▶ [Problem requirements]
Somewhere below is a line with "- 인증: OAuth 2.0 기반" and, later, a line with "## 5. Chart Analysis 패턴 분석 서비스"; repeat those two lines and all the lines between them, exactly as they are.
══════
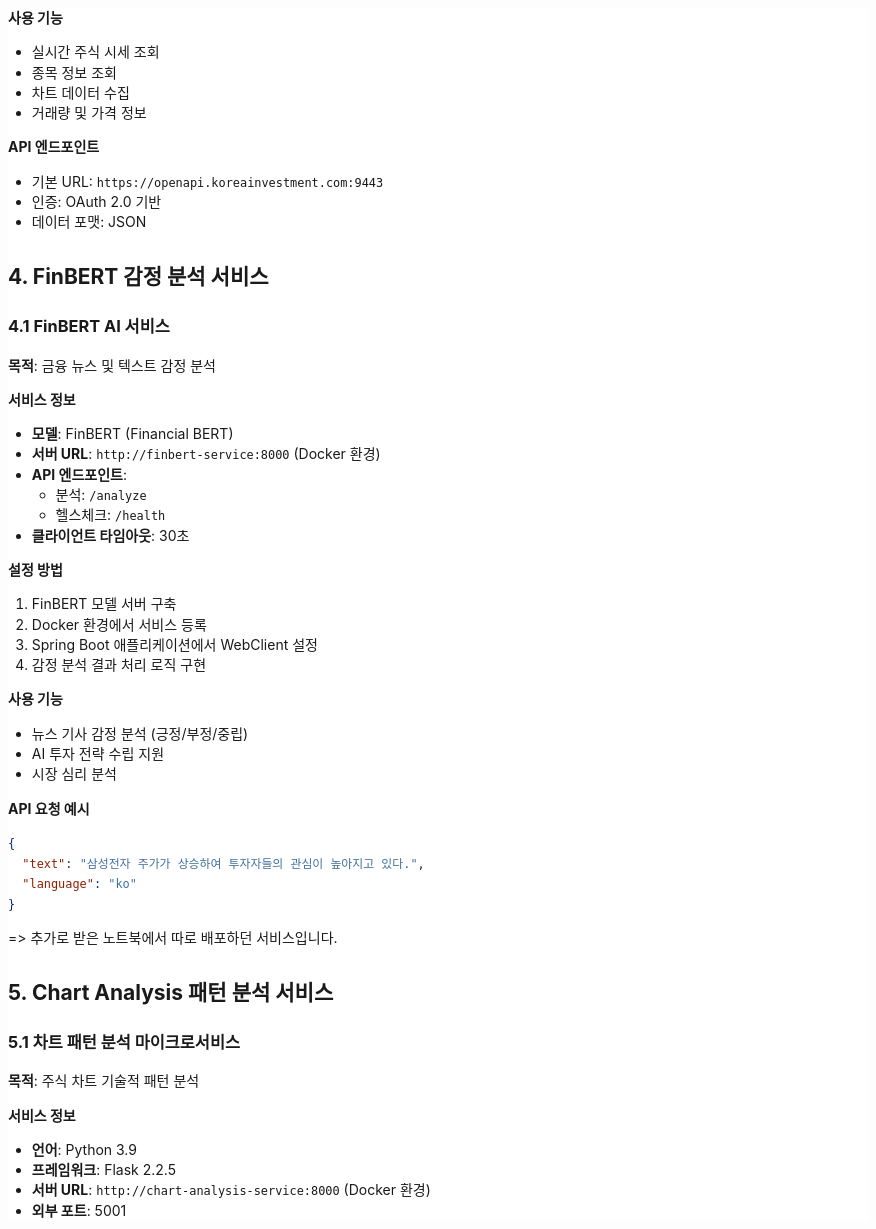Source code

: **사용 기능**
- 실시간 주식 시세 조회
- 종목 정보 조회
- 차트 데이터 수집
- 거래량 및 가격 정보

**API 엔드포인트**
- 기본 URL: `https://openapi.koreainvestment.com:9443`
- 인증: OAuth 2.0 기반
- 데이터 포맷: JSON

## 4. FinBERT 감정 분석 서비스

### 4.1 FinBERT AI 서비스
**목적**: 금융 뉴스 및 텍스트 감정 분석

**서비스 정보**
- **모델**: FinBERT (Financial BERT)
- **서버 URL**: `http://finbert-service:8000` (Docker 환경)
- **API 엔드포인트**: 
  - 분석: `/analyze`
  - 헬스체크: `/health`
- **클라이언트 타임아웃**: 30초

**설정 방법**
1. FinBERT 모델 서버 구축
2. Docker 환경에서 서비스 등록
3. Spring Boot 애플리케이션에서 WebClient 설정
4. 감정 분석 결과 처리 로직 구현

**사용 기능**
- 뉴스 기사 감정 분석 (긍정/부정/중립)
- AI 투자 전략 수립 지원
- 시장 심리 분석

**API 요청 예시**
```json
{
  "text": "삼성전자 주가가 상승하여 투자자들의 관심이 높아지고 있다.",
  "language": "ko"
}
```
=> 추가로 받은 노트북에서 따로 배포하던 서비스입니다.

## 5. Chart Analysis 패턴 분석 서비스

### 5.1 차트 패턴 분석 마이크로서비스
**목적**: 주식 차트 기술적 패턴 분석

**서비스 정보**
- **언어**: Python 3.9
- **프레임워크**: Flask 2.2.5
- **서버 URL**: `http://chart-analysis-service:8000` (Docker 환경)
- **외부 포트**: 5001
══════
▶ [Reply]
- 인증: OAuth 2.0 기반
- 데이터 포맷: JSON

## 4. FinBERT 감정 분석 서비스

### 4.1 FinBERT AI 서비스
**목적**: 금융 뉴스 및 텍스트 감정 분석

**서비스 정보**
- **모델**: FinBERT (Financial BERT)
- **서버 URL**: `http://finbert-service:8000` (Docker 환경)
- **API 엔드포인트**: 
  - 분석: `/analyze`
  - 헬스체크: `/health`
- **클라이언트 타임아웃**: 30초

**설정 방법**
1. FinBERT 모델 서버 구축
2. Docker 환경에서 서비스 등록
3. Spring Boot 애플리케이션에서 WebClient 설정
4. 감정 분석 결과 처리 로직 구현

**사용 기능**
- 뉴스 기사 감정 분석 (긍정/부정/중립)
- AI 투자 전략 수립 지원
- 시장 심리 분석

**API 요청 예시**
```json
{
  "text": "삼성전자 주가가 상승하여 투자자들의 관심이 높아지고 있다.",
  "language": "ko"
}
```
=> 추가로 받은 노트북에서 따로 배포하던 서비스입니다.

## 5. Chart Analysis 패턴 분석 서비스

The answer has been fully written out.